BLOGナイル社長ブログ

HOME > サイトマップ

Monthly Archives: 12月 2008

Monthly Archives: 12月 2008

人は人を救えたり救えなかったりする

12130003.jpg師走の真ん中で派遣切りのニュースなんかを
 
見ていると、
 
やはり自分の身は自分で守らなければいけないと
 
思う今日この頃。
 
 
僕はおそらく日本一たくさん派遣会社のホームページ
 
を作った人間だと思いますので、身につまされます。
 
 
その上、麻生さんは見てのとおりそこそこの人間で、
 
 
そんな人に助けてもらおうと考えるのはちょっとカッコ悪い。
 
 
 
簡単に人は救えません。
 
 
 
 
 
そんな僕も一度間違いを犯しました。
 
 
起業してすぐの頃、不思議なことに自然と誰かを助けてあげたいと思うようになりました。
 
自分が助けてほしいくらいなのに。 
 
自由に使えるお金や地位を持ったことでそう考えるようになったのかもしれません。
社長の仕事は人にお金を払ったり、職を配分することが使命でもあるからです。
 
 
 
そんなとき、ある大学生の女の子と知り合いました。
 
 
出身高校が同じということで、その子のブログを読んだのがきっかけです。
そのブログの内容がずいぶん後ろ向きで、過去も未来も悲観しているのが気になりました。
なので、僕の力があれば、未来に希望を抱けるようになるのでは、と考えたのです。
これは随分傲慢な考え方でした。
 
 
ちょうど霞ヶ関で高校の同窓会があった日。
当時ナイルは霞ヶ関にオフィスがあったので、同窓会の帰りに会社に来てもらうことになりました。
 
初めて会ったその子はブログで感じた印象よりも明るい感じで、思ったほど悩んでいるようには見えませんでした。
受験や学生生活や就職活動の話などを聞いて、
将来出版社の仕事をやってみたいというようなことを知りました。
 
 
ナイルは時々ライティングの仕事などもやりますので、
 
ちょっとだけコピーライティングのバイトをしないかという提案をしました。
お金をもらう厳しい仕事をすることで、将来やりたい事に対する
 
イメージが少しは明確になるのでは、と思ったのです。
インターンみたいなものです。
 
 
それから僕はいくつかお題を出して、彼女に1週間以内にコピーを提出するようにお願いしました。
一週間後、その子はきちんと宿題をメールで送ってきました。
 
 
しかし、やはり中身は素人の仕事です。
いろいろアドバイスして書き直してもらいましたが、
 
どうしても納得いくものを書いてもらうことができませんでした。
 
当たり前ですよね。
 
何の勉強もしてないのですから。
 
 
僕の考えを察したのか、彼女はバイト代を固辞しました。
 
 
 
機会があればまた仕事をお願いするという約束をしましたが、
 
結局その後仕事をお願いすることはありませんでした。
 
 
人を育てるのには時間がかかるし、うちの会社の体力ではそれは難しいなと思ったからです。
 
しかも僕の勝手な慈善事業みないなものに。
 
 
なので、勝手に人に手を差し伸べて、自分の都合で簡単に引っ込めたことを、
 
今でも後悔しています。
 
 
大人に対する不信感がさらに増幅したのでは。

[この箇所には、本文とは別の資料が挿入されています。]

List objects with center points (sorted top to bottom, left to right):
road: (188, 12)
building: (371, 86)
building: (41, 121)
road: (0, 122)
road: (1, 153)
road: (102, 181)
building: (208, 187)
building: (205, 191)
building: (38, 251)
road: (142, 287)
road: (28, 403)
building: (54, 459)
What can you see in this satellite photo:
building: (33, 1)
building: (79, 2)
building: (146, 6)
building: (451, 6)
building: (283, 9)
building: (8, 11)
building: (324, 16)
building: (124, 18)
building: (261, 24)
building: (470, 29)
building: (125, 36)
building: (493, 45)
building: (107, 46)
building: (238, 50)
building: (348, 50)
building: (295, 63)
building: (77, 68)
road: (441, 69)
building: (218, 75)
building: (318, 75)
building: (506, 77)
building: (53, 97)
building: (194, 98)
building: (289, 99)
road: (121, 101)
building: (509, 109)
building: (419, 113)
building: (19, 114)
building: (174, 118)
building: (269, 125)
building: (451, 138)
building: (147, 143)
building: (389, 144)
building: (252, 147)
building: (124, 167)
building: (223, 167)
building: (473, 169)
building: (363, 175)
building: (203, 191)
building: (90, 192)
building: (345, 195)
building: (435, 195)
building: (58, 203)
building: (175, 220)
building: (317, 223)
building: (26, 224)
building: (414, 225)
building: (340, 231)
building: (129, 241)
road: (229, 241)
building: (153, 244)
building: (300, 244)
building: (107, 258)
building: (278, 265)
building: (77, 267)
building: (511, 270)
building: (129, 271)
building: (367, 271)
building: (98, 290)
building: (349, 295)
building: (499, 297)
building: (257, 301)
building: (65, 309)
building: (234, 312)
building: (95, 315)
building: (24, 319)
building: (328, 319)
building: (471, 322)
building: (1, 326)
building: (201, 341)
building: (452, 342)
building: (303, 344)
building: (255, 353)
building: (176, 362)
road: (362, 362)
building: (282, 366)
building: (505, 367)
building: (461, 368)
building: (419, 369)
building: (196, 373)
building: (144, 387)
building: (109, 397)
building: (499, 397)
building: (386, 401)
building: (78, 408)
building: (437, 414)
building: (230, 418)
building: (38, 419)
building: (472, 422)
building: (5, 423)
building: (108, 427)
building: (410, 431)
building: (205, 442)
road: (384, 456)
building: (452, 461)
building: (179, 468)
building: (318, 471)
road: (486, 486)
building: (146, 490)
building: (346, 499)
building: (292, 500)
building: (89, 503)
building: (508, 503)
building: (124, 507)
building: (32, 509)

。。と。
 
 
そんなわけで、人の役に立ちたいと言う想いが消えることはありませんが、
人は人を救えたり救えなかったりすることがあると
当たり前ですがそんなことを肝に銘じました。
でも、救おうとする気持ちを持ちながら生きることはたぶん大切です。
と自分を正当化しつつ師走は暮れて行きます。